■ **Task description**
Up to and including the final line, retype each line of the records below, starting with the one that contains "24: (334, 146, 7.16)".

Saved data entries
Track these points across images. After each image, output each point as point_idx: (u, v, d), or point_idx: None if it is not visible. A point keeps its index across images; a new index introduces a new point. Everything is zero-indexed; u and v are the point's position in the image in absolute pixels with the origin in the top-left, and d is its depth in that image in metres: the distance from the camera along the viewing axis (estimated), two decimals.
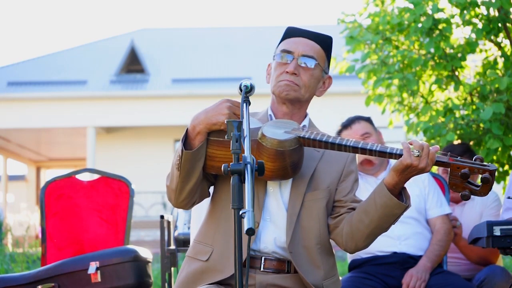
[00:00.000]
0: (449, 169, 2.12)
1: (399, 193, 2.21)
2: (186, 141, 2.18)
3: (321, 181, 2.31)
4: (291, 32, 2.40)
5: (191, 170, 2.18)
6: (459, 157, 2.15)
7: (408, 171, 2.13)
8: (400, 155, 2.13)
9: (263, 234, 2.25)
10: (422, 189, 3.47)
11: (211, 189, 2.36)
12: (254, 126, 2.21)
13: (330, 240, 2.38)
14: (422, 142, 2.14)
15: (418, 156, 2.11)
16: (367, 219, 2.23)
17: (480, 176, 2.10)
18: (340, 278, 3.51)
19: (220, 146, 2.18)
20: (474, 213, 3.68)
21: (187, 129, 2.18)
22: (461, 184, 2.12)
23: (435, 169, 4.60)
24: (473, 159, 2.14)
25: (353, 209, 2.33)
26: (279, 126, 2.22)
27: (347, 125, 3.56)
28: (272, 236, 2.25)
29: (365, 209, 2.24)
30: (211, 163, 2.21)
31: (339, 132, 3.58)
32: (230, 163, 1.90)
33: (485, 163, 2.13)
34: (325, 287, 2.29)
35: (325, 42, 2.39)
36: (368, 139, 3.44)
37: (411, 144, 2.15)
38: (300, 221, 2.27)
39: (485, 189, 2.11)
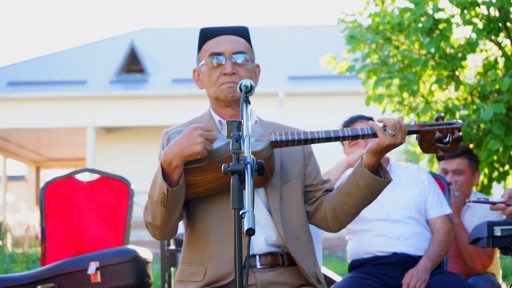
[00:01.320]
0: (419, 135, 2.21)
1: (376, 170, 2.26)
2: (163, 176, 2.13)
3: (290, 171, 2.34)
4: (208, 33, 2.38)
5: (176, 204, 2.16)
6: (424, 121, 2.23)
7: (386, 150, 2.20)
8: (373, 134, 2.18)
9: (253, 238, 2.25)
10: (422, 189, 3.46)
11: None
12: (222, 142, 2.17)
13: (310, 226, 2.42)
14: (393, 119, 2.19)
15: (393, 135, 2.16)
16: (352, 200, 2.27)
17: (444, 134, 2.21)
18: (341, 278, 3.53)
19: (198, 172, 2.16)
20: (472, 223, 3.67)
21: (161, 164, 2.13)
22: (432, 146, 2.22)
23: (435, 168, 4.60)
24: (435, 119, 2.23)
25: (328, 190, 2.38)
26: None
27: (349, 123, 3.57)
28: (262, 237, 2.27)
29: (348, 192, 2.27)
30: (192, 189, 2.20)
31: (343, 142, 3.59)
32: (230, 163, 1.90)
33: (450, 121, 2.23)
34: (317, 273, 2.33)
35: (244, 33, 2.40)
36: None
37: (381, 122, 2.19)
38: (284, 214, 2.29)
39: (454, 145, 2.22)
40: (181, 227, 3.62)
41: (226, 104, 2.33)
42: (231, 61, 2.32)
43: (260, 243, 2.27)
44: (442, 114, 2.24)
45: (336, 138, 2.22)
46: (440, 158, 2.22)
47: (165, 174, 2.13)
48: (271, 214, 2.28)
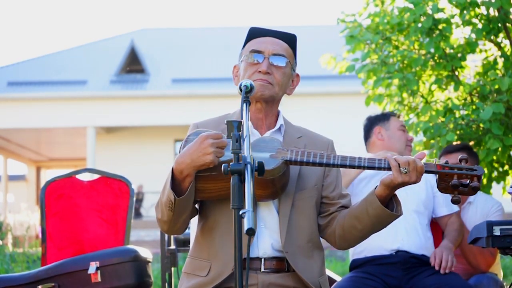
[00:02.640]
0: (437, 175, 2.18)
1: (390, 199, 2.25)
2: (174, 182, 2.15)
3: (307, 180, 2.33)
4: (256, 33, 2.40)
5: (184, 209, 2.18)
6: (446, 160, 2.20)
7: (400, 186, 2.18)
8: (389, 168, 2.17)
9: (260, 241, 2.27)
10: (428, 187, 3.48)
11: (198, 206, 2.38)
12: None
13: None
14: (407, 158, 2.16)
15: (406, 173, 2.14)
16: (360, 225, 2.27)
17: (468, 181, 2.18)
18: (341, 278, 3.53)
19: (209, 180, 2.17)
20: (474, 220, 3.67)
21: (172, 171, 2.14)
22: (449, 188, 2.19)
23: None
24: (459, 160, 2.19)
25: (343, 207, 2.36)
26: (261, 148, 2.21)
27: (382, 119, 3.63)
28: (269, 241, 2.27)
29: (357, 216, 2.27)
30: (201, 195, 2.22)
31: (369, 130, 3.64)
32: (230, 163, 1.90)
33: (471, 167, 2.18)
34: (321, 283, 2.32)
35: (291, 40, 2.40)
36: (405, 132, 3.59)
37: (396, 160, 2.16)
38: (292, 221, 2.29)
39: (471, 192, 2.19)
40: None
41: (255, 99, 2.33)
42: (269, 61, 2.33)
43: (266, 247, 2.27)
44: (466, 156, 2.20)
45: (351, 166, 2.20)
46: (454, 202, 2.19)
47: (176, 180, 2.15)
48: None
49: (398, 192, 2.21)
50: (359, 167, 2.19)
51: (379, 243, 3.35)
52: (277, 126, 2.39)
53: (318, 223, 2.37)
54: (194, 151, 2.10)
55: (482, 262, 3.62)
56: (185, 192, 2.13)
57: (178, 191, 2.14)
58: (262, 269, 2.25)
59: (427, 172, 2.18)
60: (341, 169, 2.57)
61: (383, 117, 3.64)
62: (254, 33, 2.40)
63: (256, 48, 2.35)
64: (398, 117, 3.66)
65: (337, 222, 2.33)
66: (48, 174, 25.96)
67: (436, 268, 3.23)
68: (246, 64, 2.36)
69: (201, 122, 2.42)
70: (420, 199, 3.44)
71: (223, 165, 1.92)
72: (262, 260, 2.26)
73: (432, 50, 4.14)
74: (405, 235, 3.36)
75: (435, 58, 4.18)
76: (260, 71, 2.31)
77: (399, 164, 2.15)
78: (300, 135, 2.42)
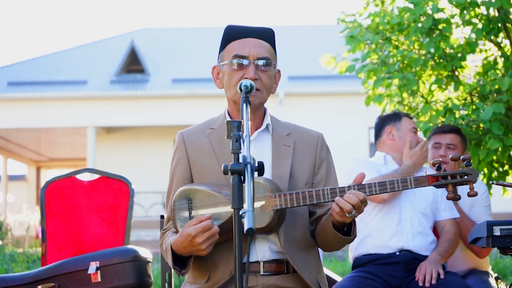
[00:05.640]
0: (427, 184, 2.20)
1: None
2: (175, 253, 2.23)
3: (298, 178, 2.33)
4: (234, 34, 2.32)
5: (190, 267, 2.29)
6: (439, 166, 2.18)
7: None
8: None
9: (258, 245, 2.27)
10: (435, 190, 3.47)
11: None
12: (221, 206, 2.22)
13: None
14: (349, 204, 2.11)
15: (353, 216, 2.13)
16: (329, 238, 2.29)
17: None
18: (341, 278, 3.53)
19: None
20: (463, 203, 3.68)
21: (172, 250, 2.21)
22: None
23: None
24: (451, 159, 2.19)
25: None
26: None
27: (396, 119, 3.61)
28: (267, 245, 2.28)
29: (325, 231, 2.28)
30: None
31: (380, 129, 3.64)
32: (230, 163, 1.90)
33: (466, 171, 2.18)
34: (319, 280, 2.33)
35: (271, 37, 2.35)
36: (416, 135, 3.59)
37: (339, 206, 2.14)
38: (288, 221, 2.29)
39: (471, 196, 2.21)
40: None
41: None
42: (255, 66, 2.27)
43: (264, 251, 2.28)
44: (458, 155, 2.18)
45: (341, 194, 2.18)
46: (450, 199, 2.22)
47: (177, 253, 2.23)
48: None
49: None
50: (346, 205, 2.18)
51: (384, 241, 3.36)
52: (264, 126, 2.37)
53: (310, 230, 2.38)
54: (187, 247, 2.15)
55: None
56: (187, 263, 2.25)
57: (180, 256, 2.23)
58: (262, 272, 2.26)
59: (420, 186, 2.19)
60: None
61: (395, 117, 3.62)
62: (233, 34, 2.33)
63: (240, 52, 2.28)
64: (411, 118, 3.64)
65: (317, 231, 2.35)
66: (48, 174, 25.95)
67: (420, 284, 3.21)
68: (230, 70, 2.30)
69: (186, 130, 2.40)
70: (428, 201, 3.45)
71: (223, 165, 1.92)
72: (262, 263, 2.27)
73: (432, 50, 4.14)
74: (410, 235, 3.36)
75: (435, 58, 4.18)
76: (247, 78, 2.25)
77: (341, 208, 2.13)
78: (289, 131, 2.40)
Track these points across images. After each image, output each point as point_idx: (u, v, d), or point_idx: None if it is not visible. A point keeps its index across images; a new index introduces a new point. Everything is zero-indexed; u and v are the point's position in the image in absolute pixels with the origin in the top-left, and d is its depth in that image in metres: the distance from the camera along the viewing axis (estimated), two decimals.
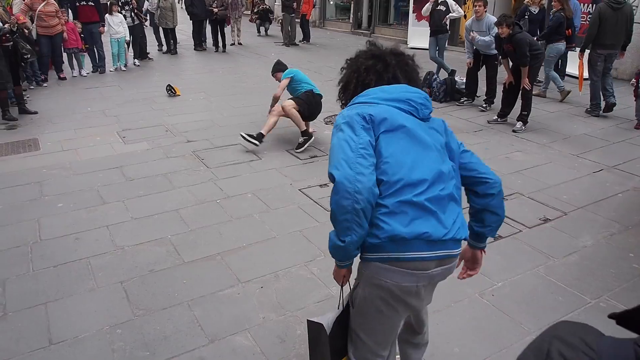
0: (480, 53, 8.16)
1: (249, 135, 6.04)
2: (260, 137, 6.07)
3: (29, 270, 3.73)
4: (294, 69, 6.73)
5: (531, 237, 4.23)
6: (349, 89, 2.10)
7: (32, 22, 9.18)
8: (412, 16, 14.39)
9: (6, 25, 6.94)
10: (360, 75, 2.05)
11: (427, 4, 9.64)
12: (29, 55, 7.38)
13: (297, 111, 6.16)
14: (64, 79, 10.05)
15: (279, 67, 6.87)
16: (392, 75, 2.03)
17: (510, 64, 7.13)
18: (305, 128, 6.28)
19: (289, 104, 6.20)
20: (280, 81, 6.57)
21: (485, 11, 7.94)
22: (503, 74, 7.52)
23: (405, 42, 14.65)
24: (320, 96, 6.47)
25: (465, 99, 8.62)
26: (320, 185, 5.17)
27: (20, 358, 2.89)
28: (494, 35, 7.43)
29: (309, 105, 6.33)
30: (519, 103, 7.18)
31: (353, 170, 1.76)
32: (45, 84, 9.56)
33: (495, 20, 7.70)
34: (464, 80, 8.81)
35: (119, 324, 3.17)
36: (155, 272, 3.71)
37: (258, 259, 3.88)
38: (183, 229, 4.33)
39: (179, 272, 3.72)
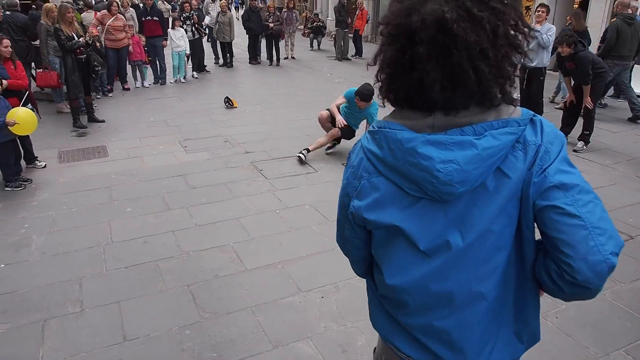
0: (526, 67, 8.04)
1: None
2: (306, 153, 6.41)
3: (102, 269, 3.95)
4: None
5: None
6: (389, 91, 1.30)
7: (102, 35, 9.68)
8: None
9: (81, 39, 7.34)
10: (386, 78, 1.29)
11: None
12: (100, 67, 7.79)
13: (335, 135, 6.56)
14: (128, 89, 10.51)
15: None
16: (418, 80, 1.16)
17: (572, 82, 7.02)
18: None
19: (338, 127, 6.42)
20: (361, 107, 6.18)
21: (546, 18, 7.88)
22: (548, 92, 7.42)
23: None
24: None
25: None
26: None
27: (97, 352, 3.07)
28: (549, 42, 7.34)
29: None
30: (579, 124, 7.05)
31: (344, 249, 1.60)
32: (110, 94, 10.03)
33: (553, 27, 7.63)
34: (519, 97, 8.71)
35: (187, 325, 3.31)
36: (220, 277, 3.85)
37: (318, 269, 3.97)
38: (244, 237, 4.47)
39: (242, 278, 3.84)
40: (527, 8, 13.50)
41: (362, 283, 3.69)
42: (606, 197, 5.34)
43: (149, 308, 3.49)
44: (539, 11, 7.83)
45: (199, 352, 3.08)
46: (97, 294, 3.63)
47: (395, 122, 1.23)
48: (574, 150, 6.87)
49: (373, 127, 1.28)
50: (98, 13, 9.92)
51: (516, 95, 8.35)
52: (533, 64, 7.88)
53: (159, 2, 20.02)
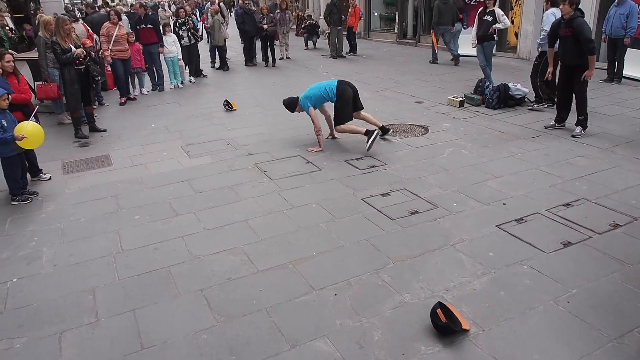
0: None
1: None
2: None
3: (115, 278, 3.97)
4: (305, 94, 6.97)
5: (602, 243, 4.18)
6: None
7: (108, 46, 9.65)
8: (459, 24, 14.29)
9: (79, 50, 7.32)
10: None
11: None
12: (99, 77, 7.80)
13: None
14: (134, 99, 10.43)
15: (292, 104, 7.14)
16: None
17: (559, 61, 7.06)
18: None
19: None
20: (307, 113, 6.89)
21: (548, 5, 8.09)
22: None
23: None
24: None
25: (541, 104, 8.60)
26: (383, 195, 5.26)
27: None
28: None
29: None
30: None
31: None
32: (107, 104, 10.03)
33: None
34: (517, 87, 8.75)
35: (204, 329, 3.34)
36: (232, 280, 3.88)
37: (329, 267, 4.00)
38: (254, 238, 4.50)
39: (254, 280, 3.87)
40: None
41: (374, 278, 3.76)
42: (608, 180, 5.41)
43: (164, 314, 3.51)
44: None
45: (217, 355, 3.10)
46: (111, 303, 3.66)
47: None
48: (572, 136, 6.90)
49: None
50: (103, 25, 9.83)
51: (513, 84, 8.37)
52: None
53: (160, 9, 20.11)
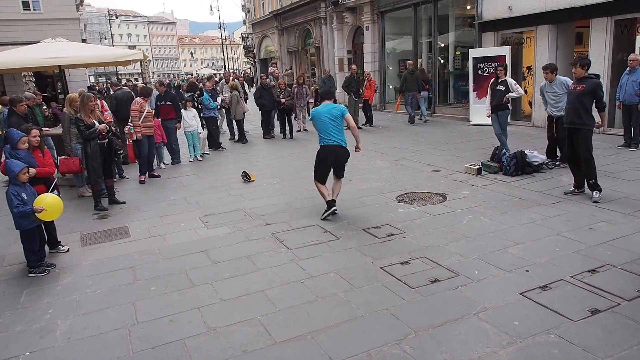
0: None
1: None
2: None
3: (129, 351, 3.88)
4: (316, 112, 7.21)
5: (631, 310, 4.01)
6: None
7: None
8: (472, 94, 14.65)
9: (102, 125, 7.59)
10: None
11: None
12: (122, 151, 8.02)
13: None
14: (159, 176, 10.29)
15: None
16: None
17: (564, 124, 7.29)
18: (328, 199, 6.87)
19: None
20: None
21: (555, 74, 8.46)
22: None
23: (468, 120, 14.86)
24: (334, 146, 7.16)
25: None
26: (402, 263, 5.17)
27: None
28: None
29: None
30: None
31: None
32: (127, 177, 10.21)
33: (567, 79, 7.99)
34: (534, 153, 8.78)
35: None
36: (249, 352, 3.76)
37: (348, 338, 3.87)
38: (271, 309, 4.41)
39: (271, 352, 3.75)
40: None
41: (396, 349, 3.61)
42: (632, 246, 5.26)
43: None
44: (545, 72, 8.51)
45: None
46: None
47: None
48: (594, 202, 6.79)
49: None
50: (135, 101, 10.02)
51: (529, 151, 8.45)
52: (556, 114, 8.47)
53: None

■ **Response**
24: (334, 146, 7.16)
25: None
26: (402, 263, 5.17)
27: None
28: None
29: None
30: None
31: None
32: (127, 177, 10.21)
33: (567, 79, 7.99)
34: (534, 153, 8.78)
35: None
36: (249, 352, 3.76)
37: (348, 338, 3.87)
38: (271, 309, 4.41)
39: (271, 352, 3.75)
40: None
41: (396, 349, 3.61)
42: (632, 246, 5.26)
43: None
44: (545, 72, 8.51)
45: None
46: None
47: None
48: (594, 202, 6.79)
49: None
50: (135, 101, 10.02)
51: (529, 151, 8.45)
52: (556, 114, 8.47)
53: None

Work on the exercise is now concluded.